Personal information
- Full name: Sascha Studer
- Date of birth: 3 September 1991 (age 34)
- Place of birth: Kappel, Switzerland
- Height: 1.91 m (6 ft 3 in)
- Position(s): Goalkeeper

Youth career
- 19??–2000: FC Wangen bei Olten
- 2000–2005: FC Kappel
- 2005–2007: FC Aarau

Senior career*
- Years: Team / Apps / (Gls)
- 2007–2012: FC Aarau / 2 / (0)
- 2007: → FC Wohlen (loan) / 0 / (0)
- 2008: → FC Concordia Basel (loan) / 1 / (0)
- 2011–2012: → FC Winterthur (loan) / 0 / (0)
- 2012–2014: FC Winterthur / 1 / (0)
- 2013: → SV Babelsberg 03 (loan) / 0 / (0)
- 2014–2015: Mansfield Town / 17 / (0)
- Total:  / 21 / (0)

International career
- 2007–2008: Switzerland U-17 / 4 / (0)

= Sascha Studer =

Swiss footballer (born 1991)

Sascha Studer (born 3 September 1991) is a former Swiss professional goalkeeper.

== Career ==
Studer remains the youngest player ever to have started a game in the Swiss Super League, on 1 April 2007. He was 15 years, 6 months and 18 days old at the time. He played the entire game in Sion for his team FC Aarau, which finished in a draw (1-1).

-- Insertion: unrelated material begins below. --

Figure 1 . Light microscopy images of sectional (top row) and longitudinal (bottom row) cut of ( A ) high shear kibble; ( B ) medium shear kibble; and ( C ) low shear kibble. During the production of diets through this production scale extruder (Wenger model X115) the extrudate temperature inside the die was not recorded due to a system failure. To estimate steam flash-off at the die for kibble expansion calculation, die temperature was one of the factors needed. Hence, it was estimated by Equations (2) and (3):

He spent two months on loan at Challenge League club FC Wohlen as backup for Reto Felder and Romeu Leite and 2008 at FC Concordia Basel. He also spent the second half of the season on loan in the 3. Liga at the German club SV Babelsberg 03 during the 2012–13 season.

On 24 July 2014, Studer signed for Mansfield Town following a successful trial, including a clean sheet in a pre-season victory over Leeds United.

Studer announced on his social media pages on 12 July 2015 that following weeks of deliberation, he had decided to retire and pursue a career outside of football.